“Program Ketahanan Pangan yang akan dikembangankan harus menjadikan petani lokal berdaulat atas tanah dan produksinya”
Dolok Sanggul (27/01/2021), dijadikannya kabupaten Humbang Hasundutan sebagai areal pengembangan program Ketahanan Pangan Nasional melahirkan banyak perdebatan. Banyak informasi simpang-siur akibat kurangnya sosialiasi dan konsultasi dengan pihak pihak yang berpotensi terdampak khususnya terkait dengan status kepemilikan tanah dan dampaknya pada lingkungan. Oleh karena itu perlu dibangun diskusi-diskusi yang melibatkan banyak pihak sehingga masyarakat umum mendapatkan informasi yang lengkap terkait program ini.
Melihat isu ini sangat penting, KSPPM dan AMAN Tano Batak menyelenggarakan seminar “Peluang dan Tantangan Masyarakat Adat Mempertahankan Tanah Adatnya Di Tengah Program Pengembangan Food Estate di Kabupaten Humbang Hasundutan” di Dolok Sanggul.

_DATA YANG DISEDIAKAN:_

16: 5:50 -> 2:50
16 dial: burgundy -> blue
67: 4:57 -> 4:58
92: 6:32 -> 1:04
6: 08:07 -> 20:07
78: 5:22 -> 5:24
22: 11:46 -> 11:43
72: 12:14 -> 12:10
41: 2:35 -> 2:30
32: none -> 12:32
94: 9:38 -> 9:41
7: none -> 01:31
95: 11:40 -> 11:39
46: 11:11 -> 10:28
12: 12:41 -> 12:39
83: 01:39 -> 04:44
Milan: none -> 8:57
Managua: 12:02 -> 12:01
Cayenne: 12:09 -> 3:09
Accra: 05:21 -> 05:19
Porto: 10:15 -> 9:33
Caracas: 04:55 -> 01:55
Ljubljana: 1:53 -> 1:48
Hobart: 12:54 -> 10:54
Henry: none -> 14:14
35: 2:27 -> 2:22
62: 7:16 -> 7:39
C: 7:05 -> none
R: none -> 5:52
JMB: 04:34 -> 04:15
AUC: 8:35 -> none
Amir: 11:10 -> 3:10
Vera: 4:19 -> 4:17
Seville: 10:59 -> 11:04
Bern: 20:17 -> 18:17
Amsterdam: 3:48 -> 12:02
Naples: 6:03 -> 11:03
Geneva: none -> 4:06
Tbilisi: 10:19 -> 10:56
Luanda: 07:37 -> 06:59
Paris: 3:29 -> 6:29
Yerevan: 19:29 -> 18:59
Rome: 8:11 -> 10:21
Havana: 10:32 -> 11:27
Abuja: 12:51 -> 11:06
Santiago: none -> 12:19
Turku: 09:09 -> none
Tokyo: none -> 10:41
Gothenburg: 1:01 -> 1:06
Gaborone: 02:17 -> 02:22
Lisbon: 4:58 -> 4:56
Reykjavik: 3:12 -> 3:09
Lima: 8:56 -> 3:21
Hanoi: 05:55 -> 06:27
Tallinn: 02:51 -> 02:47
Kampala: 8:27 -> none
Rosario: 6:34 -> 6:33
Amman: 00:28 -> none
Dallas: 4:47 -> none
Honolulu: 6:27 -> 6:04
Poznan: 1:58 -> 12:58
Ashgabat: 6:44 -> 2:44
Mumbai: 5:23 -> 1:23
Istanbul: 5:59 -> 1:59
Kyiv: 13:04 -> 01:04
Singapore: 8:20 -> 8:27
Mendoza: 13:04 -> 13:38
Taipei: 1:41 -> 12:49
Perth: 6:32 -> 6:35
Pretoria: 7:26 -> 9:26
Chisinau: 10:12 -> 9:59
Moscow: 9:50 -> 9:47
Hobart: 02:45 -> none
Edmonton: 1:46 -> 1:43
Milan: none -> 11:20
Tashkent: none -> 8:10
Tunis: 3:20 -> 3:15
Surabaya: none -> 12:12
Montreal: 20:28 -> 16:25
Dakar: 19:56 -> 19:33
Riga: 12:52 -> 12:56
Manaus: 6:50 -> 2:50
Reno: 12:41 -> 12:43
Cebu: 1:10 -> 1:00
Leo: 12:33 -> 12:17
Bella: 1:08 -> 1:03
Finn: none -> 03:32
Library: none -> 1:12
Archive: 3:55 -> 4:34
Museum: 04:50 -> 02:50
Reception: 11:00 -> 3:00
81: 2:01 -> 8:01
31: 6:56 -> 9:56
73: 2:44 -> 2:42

_TUGAS LATIHAN:_ Dalam teks tentang program Ketahanan Pangan di Humbang Hasundutan, siapa yang menyelenggarakan seminar di Dolok Sanggul? Tolong jawab dengan singkat. Item-item tersebut tidak diperlukan untuk tugas ini.

_HASIL YANG BENAR:_ KSPPM dan AMAN Tano Batak.